___ Collected data

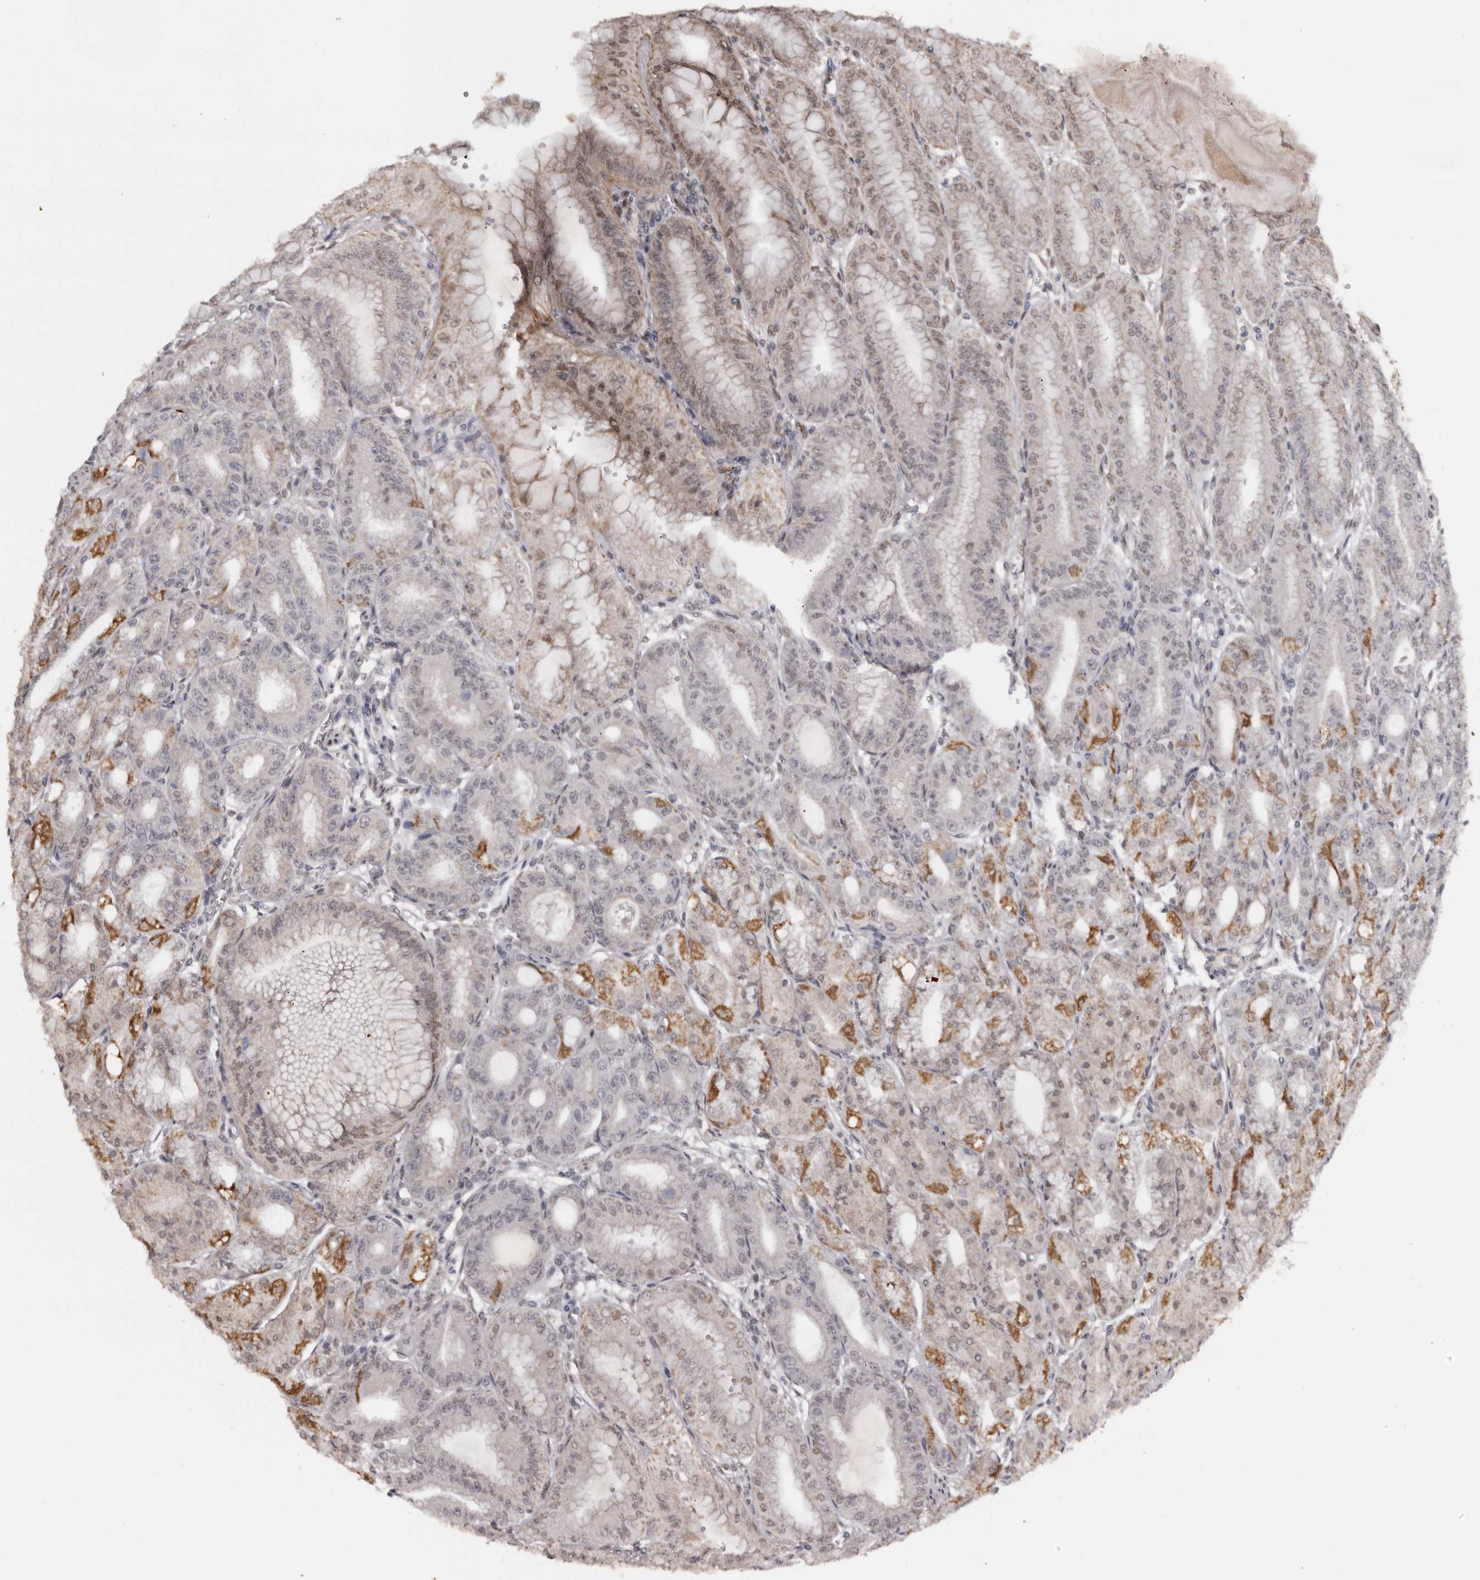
{"staining": {"intensity": "moderate", "quantity": "25%-75%", "location": "cytoplasmic/membranous,nuclear"}, "tissue": "stomach", "cell_type": "Glandular cells", "image_type": "normal", "snomed": [{"axis": "morphology", "description": "Normal tissue, NOS"}, {"axis": "topography", "description": "Stomach, lower"}], "caption": "Immunohistochemistry (IHC) (DAB) staining of unremarkable stomach reveals moderate cytoplasmic/membranous,nuclear protein expression in approximately 25%-75% of glandular cells. The staining was performed using DAB (3,3'-diaminobenzidine) to visualize the protein expression in brown, while the nuclei were stained in blue with hematoxylin (Magnification: 20x).", "gene": "MOGAT2", "patient": {"sex": "male", "age": 71}}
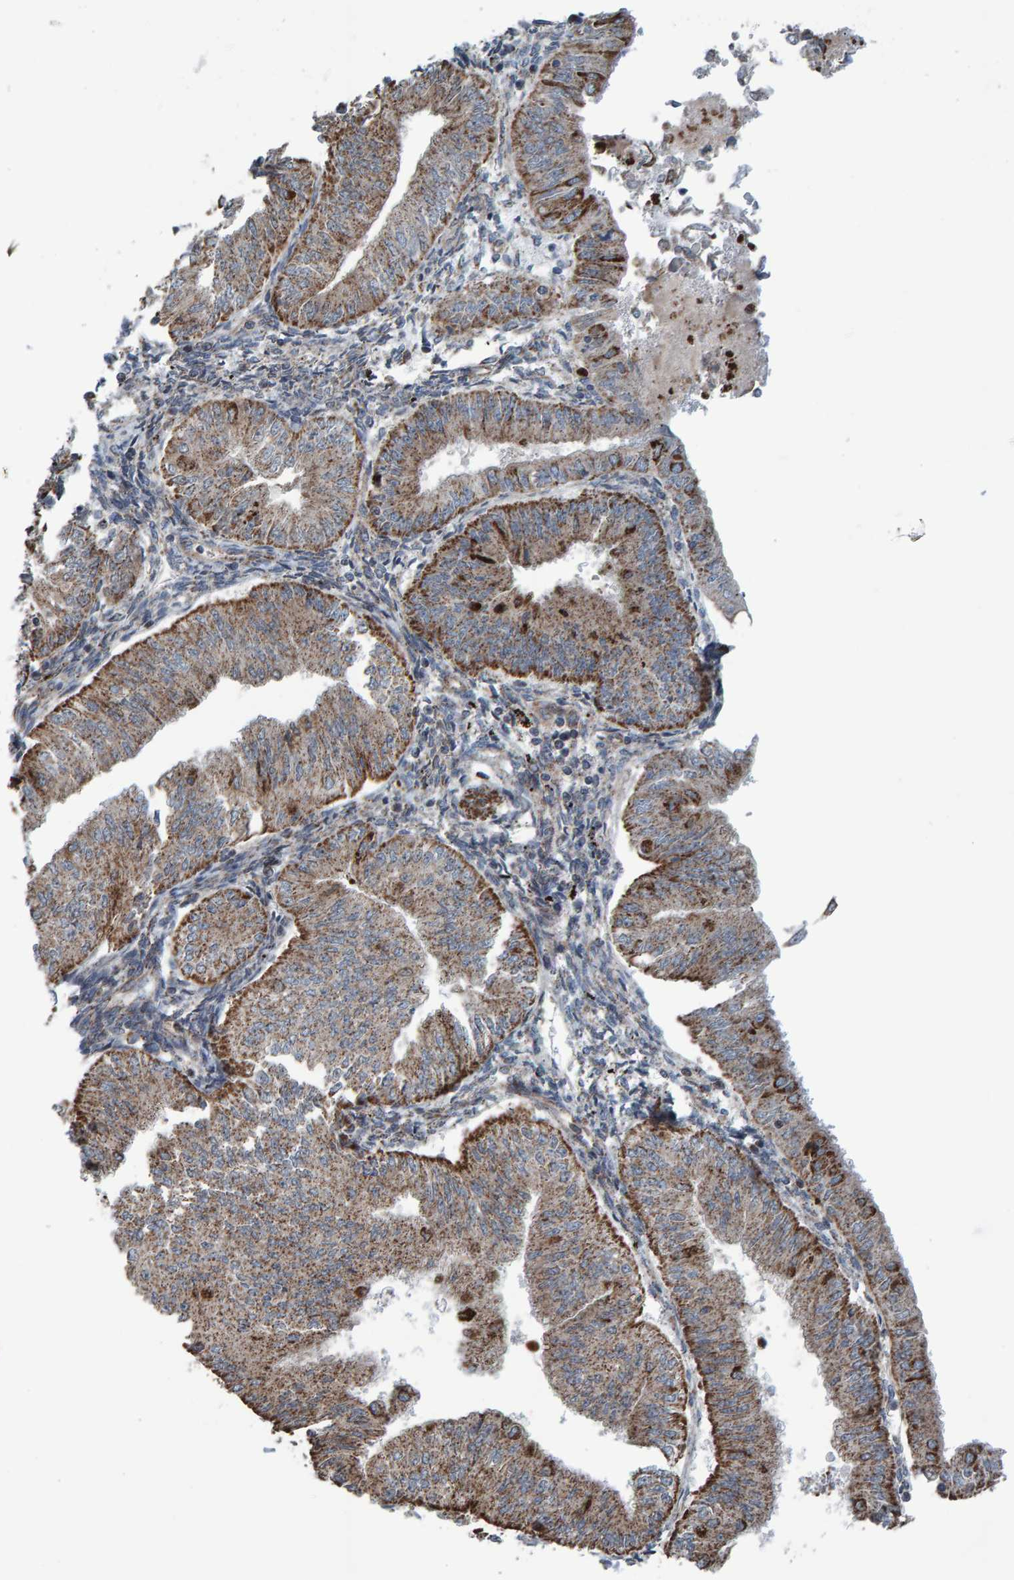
{"staining": {"intensity": "moderate", "quantity": "25%-75%", "location": "cytoplasmic/membranous"}, "tissue": "endometrial cancer", "cell_type": "Tumor cells", "image_type": "cancer", "snomed": [{"axis": "morphology", "description": "Normal tissue, NOS"}, {"axis": "morphology", "description": "Adenocarcinoma, NOS"}, {"axis": "topography", "description": "Endometrium"}], "caption": "IHC of human endometrial cancer (adenocarcinoma) demonstrates medium levels of moderate cytoplasmic/membranous expression in approximately 25%-75% of tumor cells.", "gene": "ZNF48", "patient": {"sex": "female", "age": 53}}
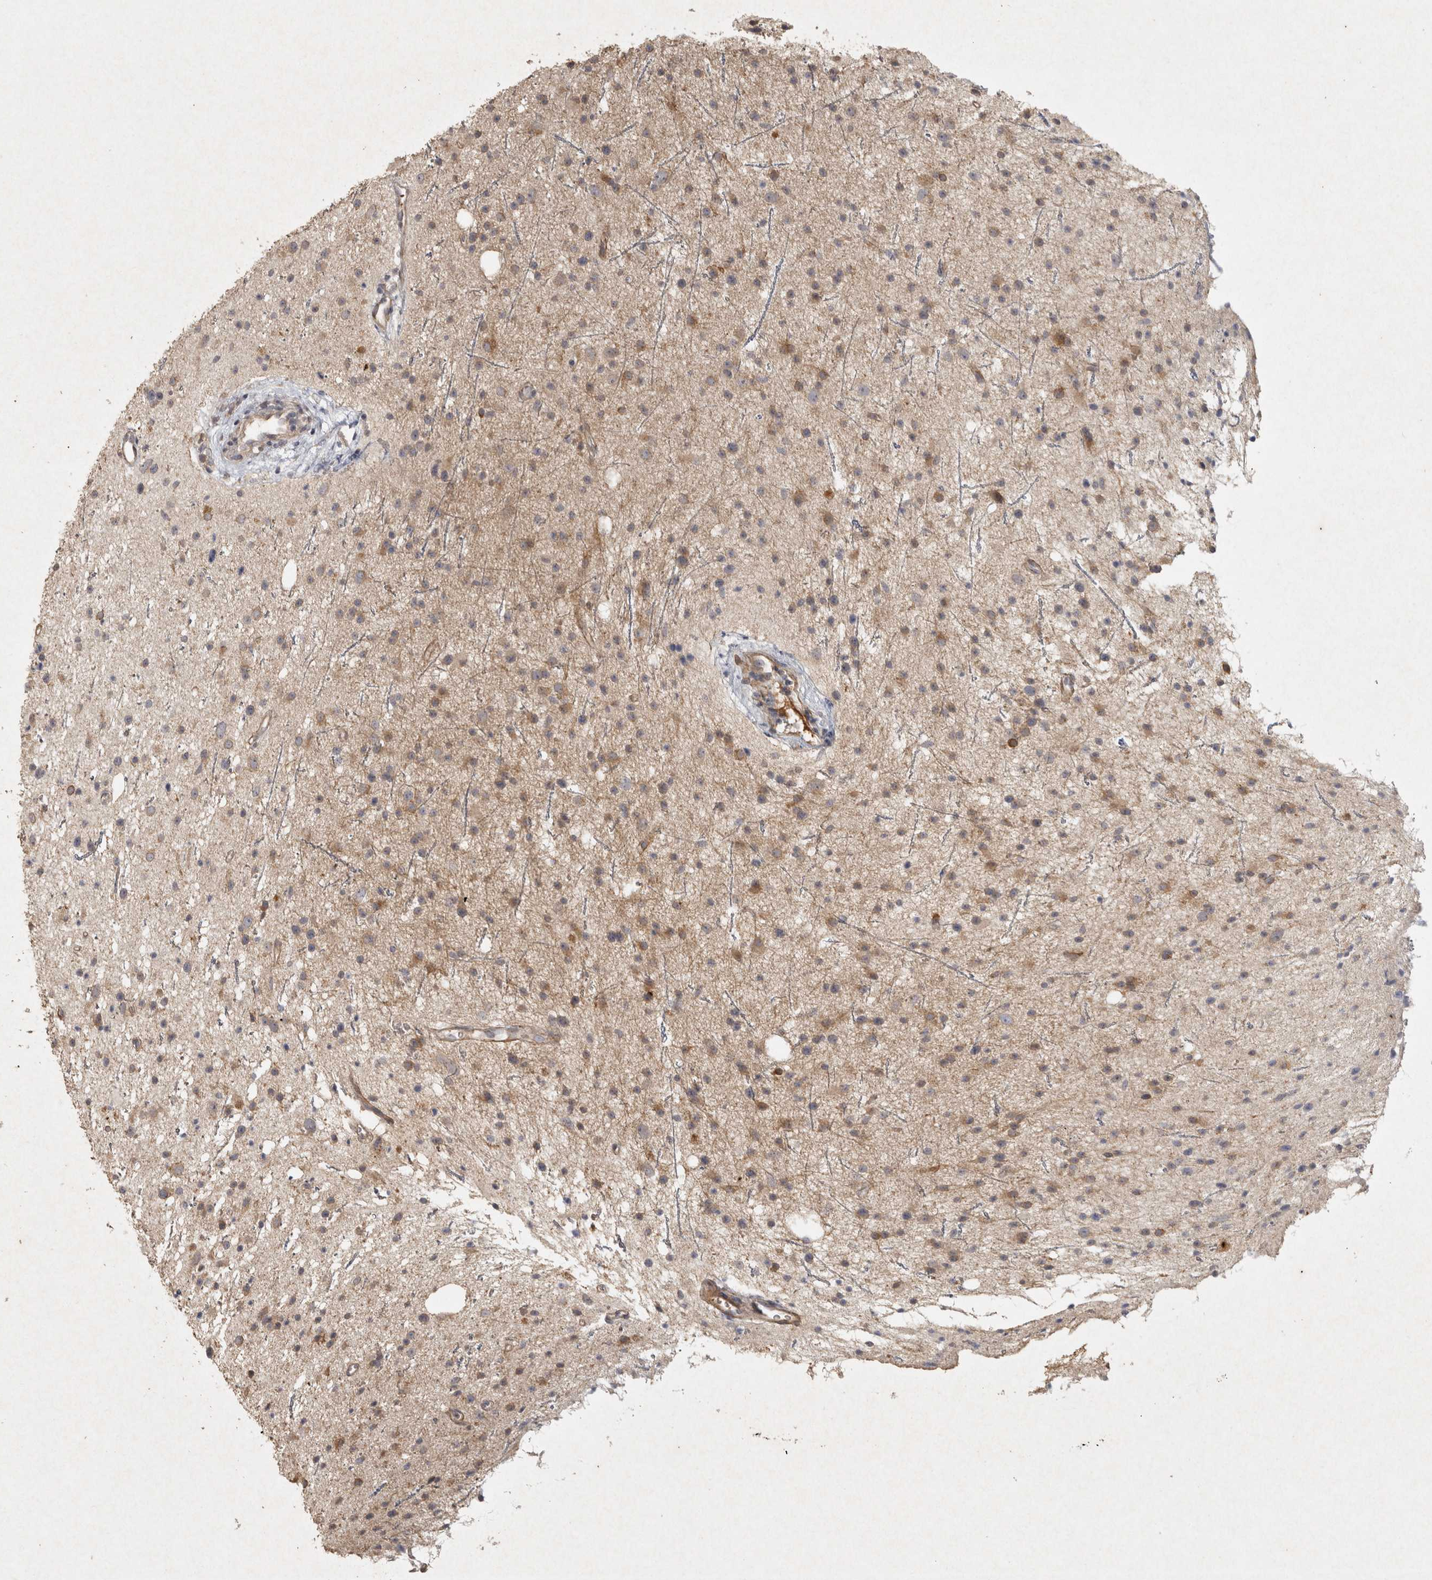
{"staining": {"intensity": "moderate", "quantity": "25%-75%", "location": "cytoplasmic/membranous"}, "tissue": "glioma", "cell_type": "Tumor cells", "image_type": "cancer", "snomed": [{"axis": "morphology", "description": "Glioma, malignant, Low grade"}, {"axis": "topography", "description": "Cerebral cortex"}], "caption": "Moderate cytoplasmic/membranous protein expression is seen in approximately 25%-75% of tumor cells in malignant low-grade glioma.", "gene": "OSTN", "patient": {"sex": "female", "age": 39}}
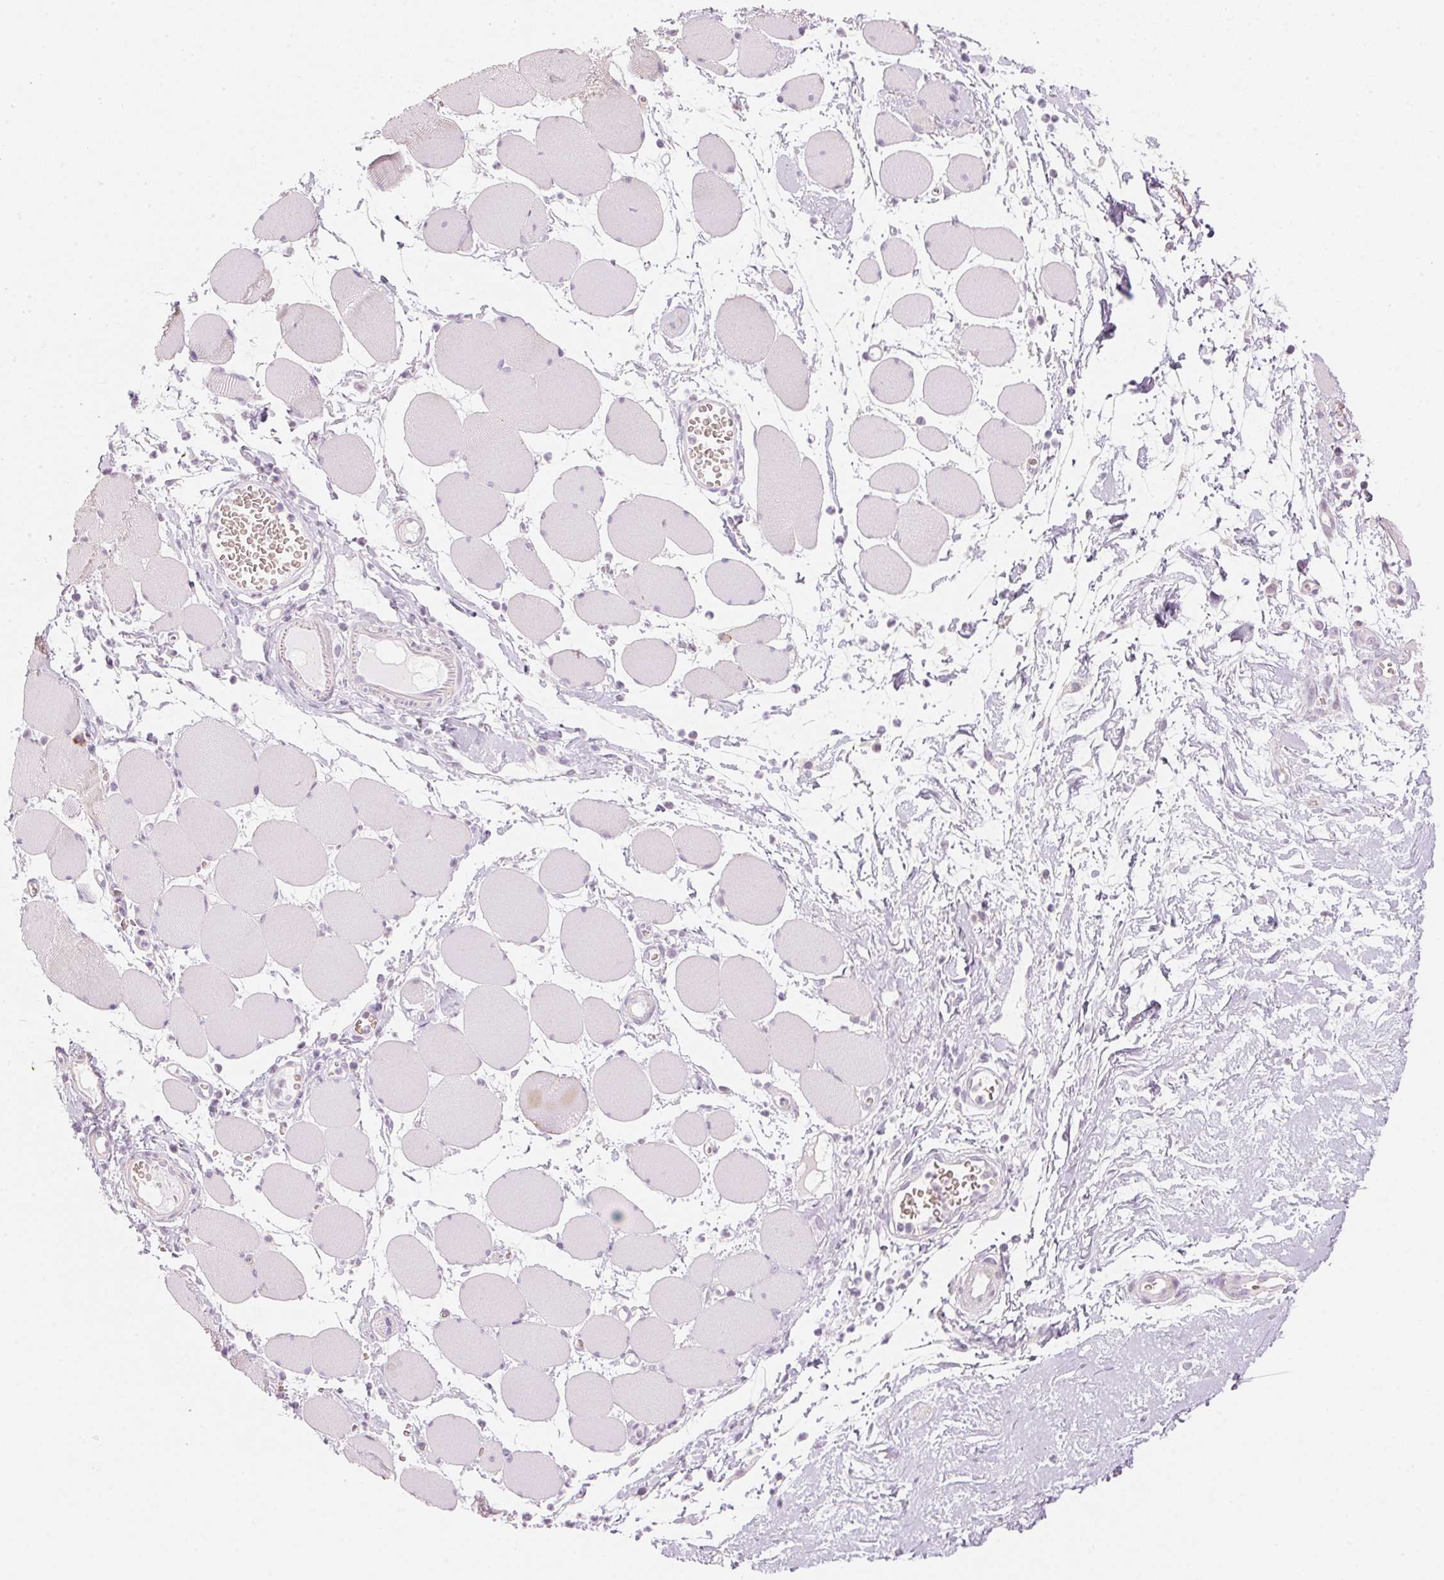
{"staining": {"intensity": "weak", "quantity": "<25%", "location": "cytoplasmic/membranous"}, "tissue": "skeletal muscle", "cell_type": "Myocytes", "image_type": "normal", "snomed": [{"axis": "morphology", "description": "Normal tissue, NOS"}, {"axis": "topography", "description": "Skeletal muscle"}], "caption": "Unremarkable skeletal muscle was stained to show a protein in brown. There is no significant expression in myocytes. Brightfield microscopy of IHC stained with DAB (brown) and hematoxylin (blue), captured at high magnification.", "gene": "HOXB13", "patient": {"sex": "female", "age": 75}}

______

*What to work on*
Lines from the start of the material through the line containing "of human endometrial" are to be restated word for word; no picture may be included.

*Exercise response*
{"staining": {"intensity": "moderate", "quantity": "25%-75%", "location": "cytoplasmic/membranous,nuclear"}, "tissue": "stomach", "cell_type": "Glandular cells", "image_type": "normal", "snomed": [{"axis": "morphology", "description": "Normal tissue, NOS"}, {"axis": "topography", "description": "Stomach, lower"}], "caption": "Immunohistochemistry (IHC) (DAB) staining of unremarkable stomach reveals moderate cytoplasmic/membranous,nuclear protein expression in approximately 25%-75% of glandular cells. The staining was performed using DAB (3,3'-diaminobenzidine) to visualize the protein expression in brown, while the nuclei were stained in blue with hematoxylin (Magnification: 20x).", "gene": "MOGAT2", "patient": {"sex": "male", "age": 71}}
{"staining": {"intensity": "moderate", "quantity": "25%-75%", "location": "cytoplasmic/membranous"}, "tissue": "endometrial cancer", "cell_type": "Tumor cells", "image_type": "cancer", "snomed": [{"axis": "morphology", "description": "Normal tissue, NOS"}, {"axis": "morphology", "description": "Adenocarcinoma, NOS"}, {"axis": "topography", "description": "Endometrium"}], "caption": "IHC of human endometrial cancer (adenocarcinoma) demonstrates medium levels of moderate cytoplasmic/membranous expression in approximately 25%-75% of tumor cells.", "gene": "ZNF48", "patient": {"sex": "female", "age": 53}}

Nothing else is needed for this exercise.